I am building a Flink pipeline and based on live input data need to read records from archive files in a RichFlatMapFunction (e.g. each day I want to read files from the previous day and week). I'm wondering what is the best way to do that?
I could use the Hadoop APIs directly, so that is what I'm trying next.
That would be something like this:
import org.apache.hadoop.fs.FileSystem;
import org.apache.hadoop.fs.Path;
import org.apache.hadoop.fs.FSDataInputStream;
class LoadHistory(
var basePath: String,
var pathTemplate: String,
) extends RichFlatMapFunction[(TypeAlias.GridId, TypeAlias.Timestamp), ArchiveRecord] {
// see
// https://programmerall.com/article/34422316834/
// https://stackoverflow.com/questions/37085528/hadoop-with-binary-files
// https://data-flair.training/blogs/hdfs-data-read-operation
val fileSystem = FileSystem.get(new conf.Configuration())
def formatPath(pathTemplate: String, gridId: TypeAlias.GridId, archiveDate: TypeAlias.Timestamp): String = ???
override def flatMap(value: (TypeAlias.GridId, TypeAlias.Timestamp), out: Collector[ArchiveRecord]): Unit = {
val pathStr = formatPath(pathTemplate, value._1, value._2)

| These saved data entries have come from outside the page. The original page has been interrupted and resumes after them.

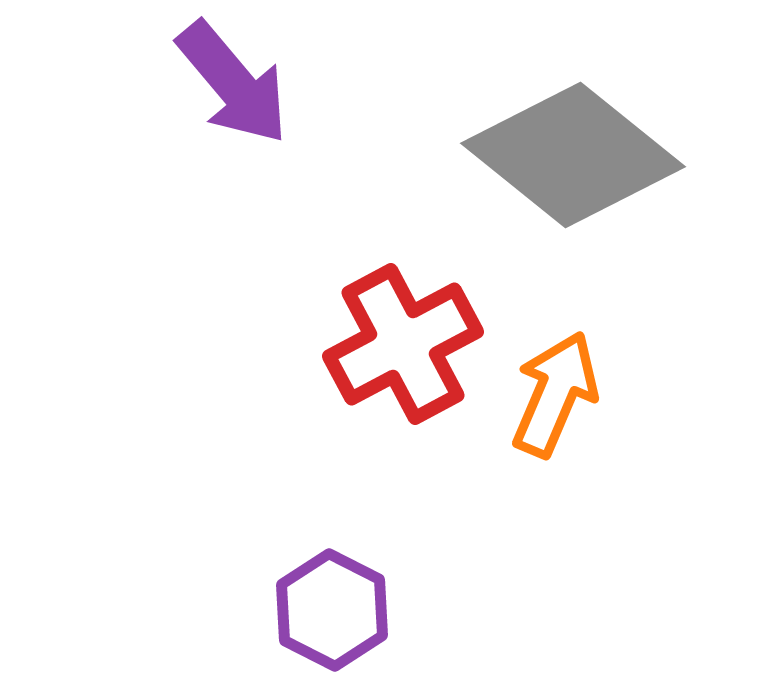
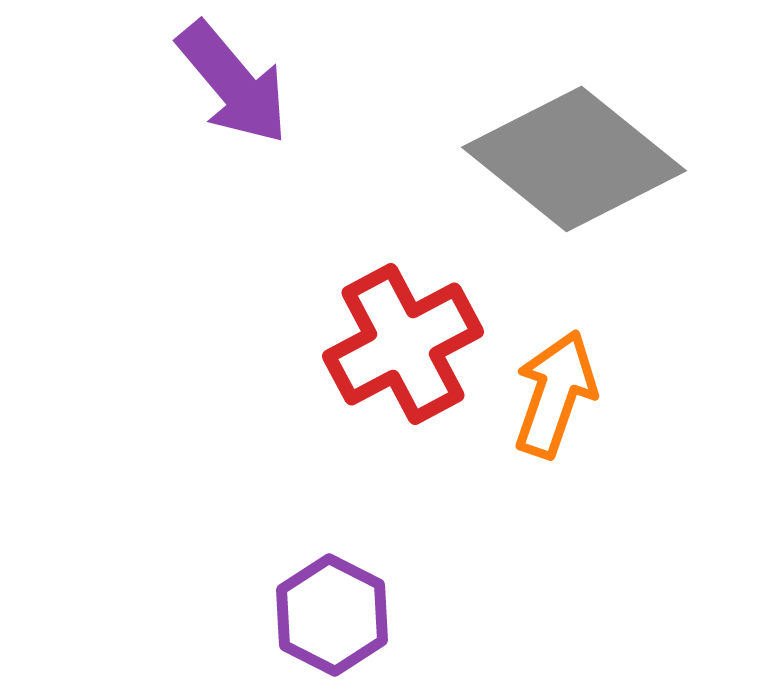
gray diamond: moved 1 px right, 4 px down
orange arrow: rotated 4 degrees counterclockwise
purple hexagon: moved 5 px down
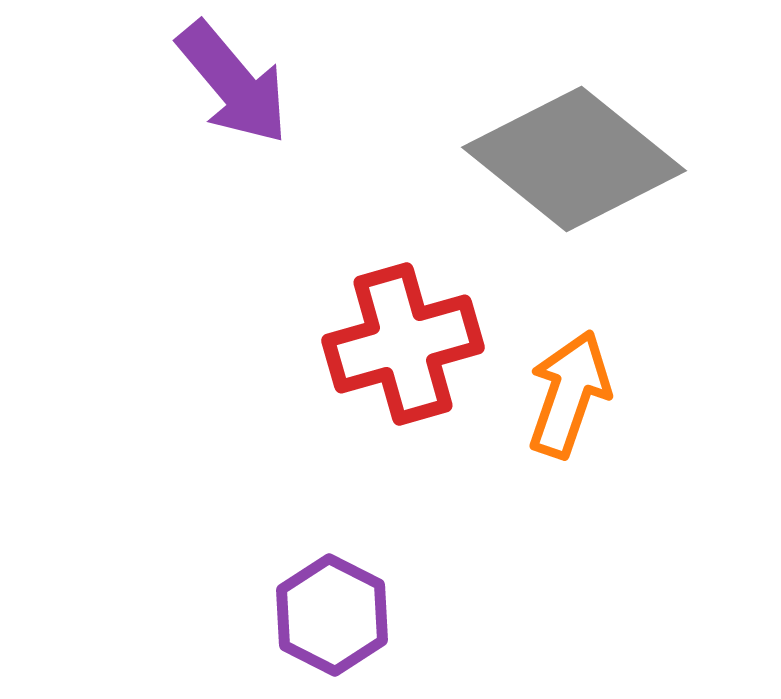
red cross: rotated 12 degrees clockwise
orange arrow: moved 14 px right
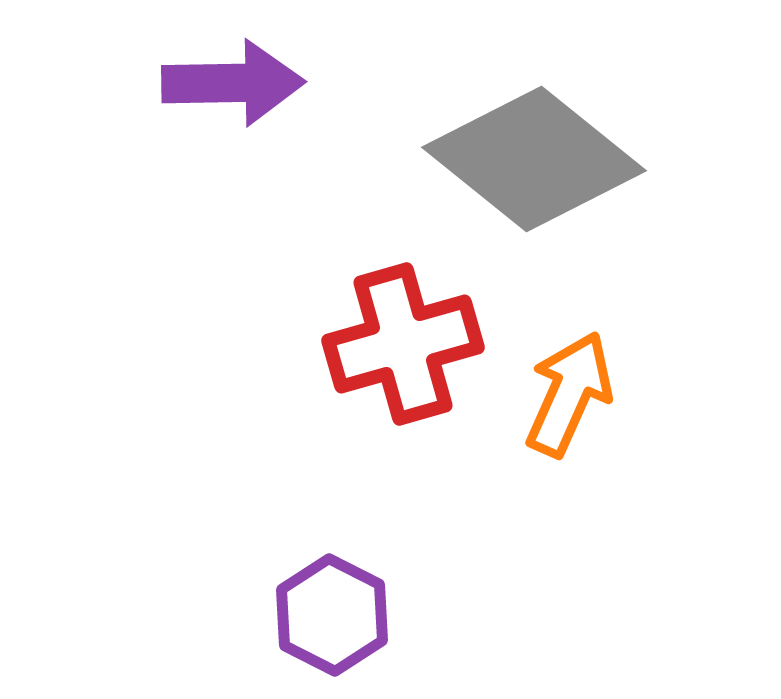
purple arrow: rotated 51 degrees counterclockwise
gray diamond: moved 40 px left
orange arrow: rotated 5 degrees clockwise
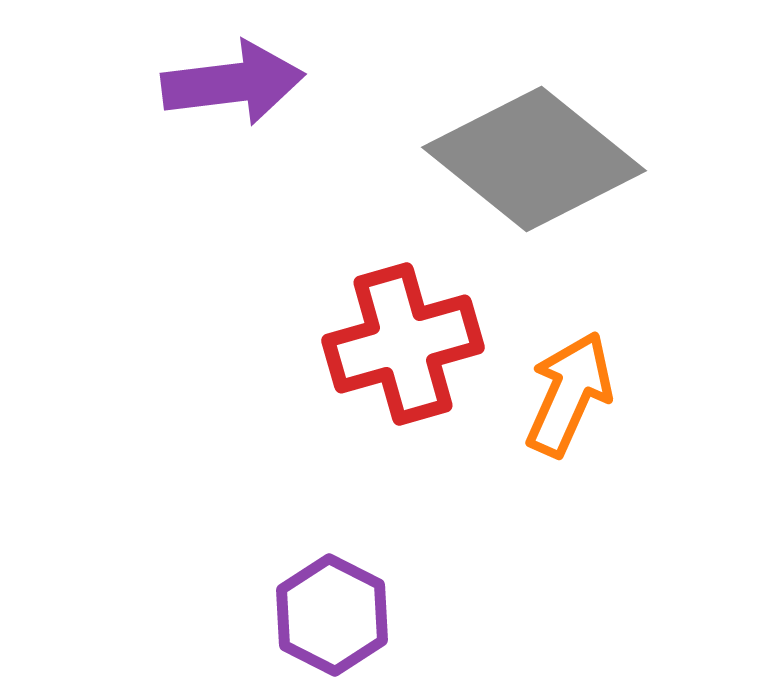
purple arrow: rotated 6 degrees counterclockwise
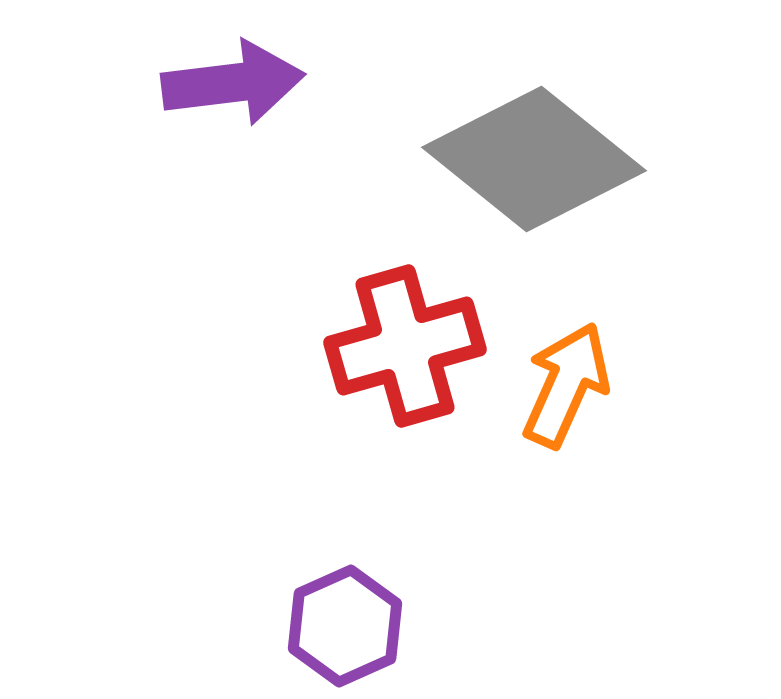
red cross: moved 2 px right, 2 px down
orange arrow: moved 3 px left, 9 px up
purple hexagon: moved 13 px right, 11 px down; rotated 9 degrees clockwise
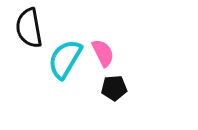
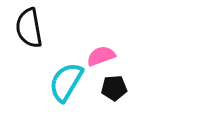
pink semicircle: moved 2 px left, 3 px down; rotated 84 degrees counterclockwise
cyan semicircle: moved 1 px right, 23 px down
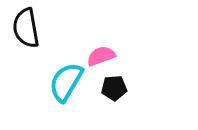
black semicircle: moved 3 px left
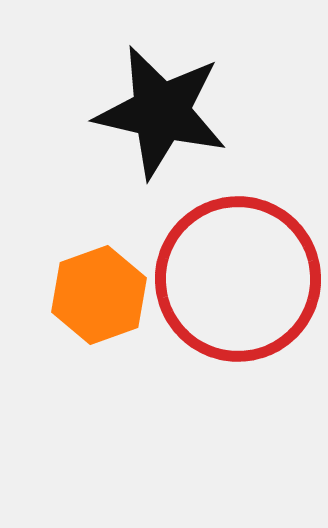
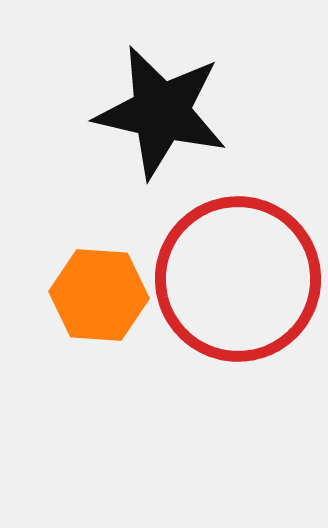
orange hexagon: rotated 24 degrees clockwise
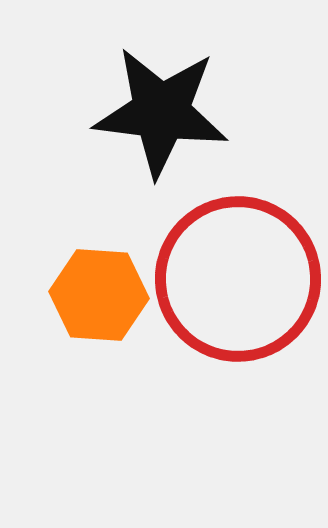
black star: rotated 6 degrees counterclockwise
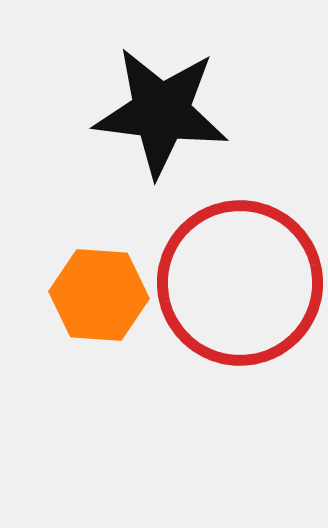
red circle: moved 2 px right, 4 px down
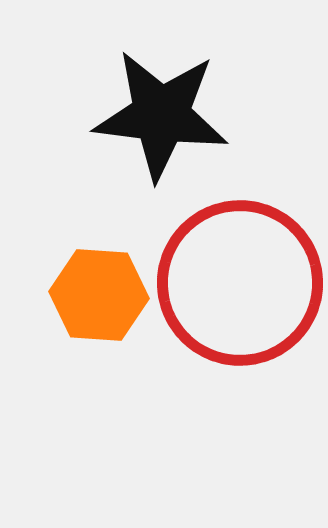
black star: moved 3 px down
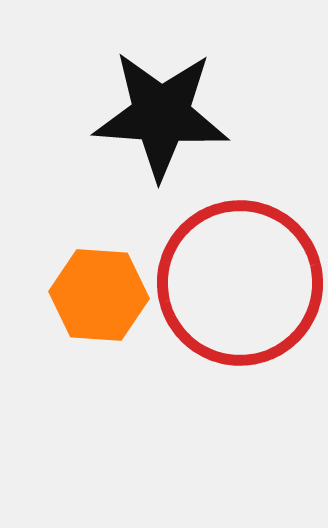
black star: rotated 3 degrees counterclockwise
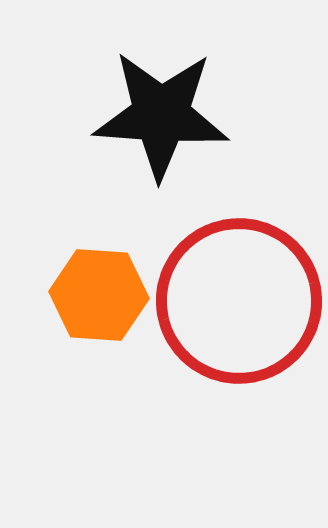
red circle: moved 1 px left, 18 px down
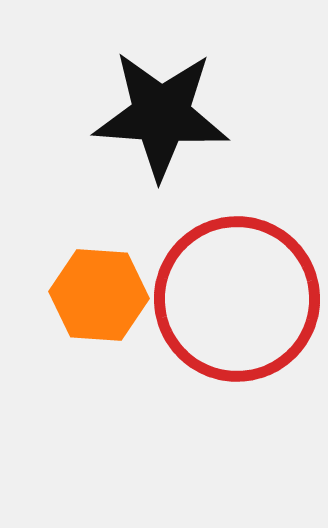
red circle: moved 2 px left, 2 px up
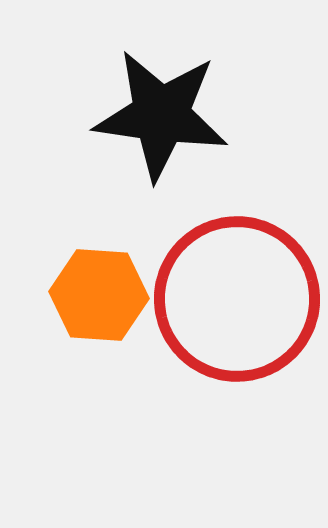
black star: rotated 4 degrees clockwise
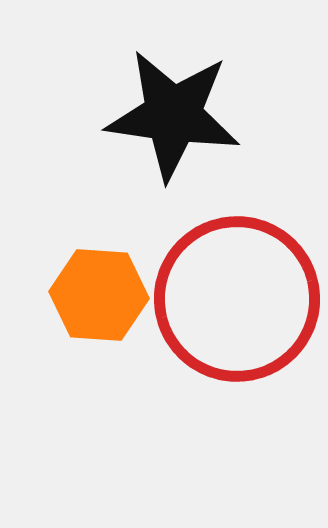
black star: moved 12 px right
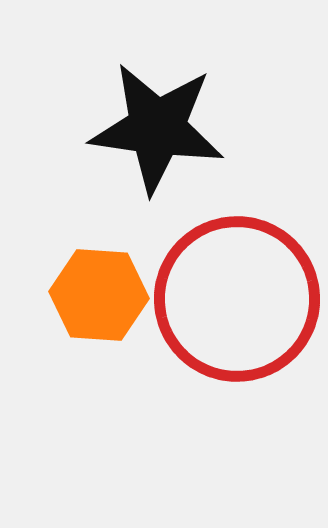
black star: moved 16 px left, 13 px down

val path = new Path(pathStr)
if (!fileSystem.exists(path)) {
return
}
val in: FSDataInputStream = fileSystem.open(path)
if (pathStr.endsWith(".protobuf")) {
// TODO read file
} else {
assert(pathStr.endsWith(".lz4"))
// TODO read file
}
}
}
I'm new with Hadoop, so I figure I'll need to configure it before reading data from cloud storage (e.g. replace new Configuration()
with something meaningful). I know Flink uses Hadoop to read files internally, so I am wondering if I can access the configuration or configured HadoopFileSystem object being used by Flink at runtime.
Previously I tried starting a Flink batch job inside the FlatMapFunction (ending with env.collect), but it seems to have resulted in thread-locking (job 2 won't start until job 1 is done).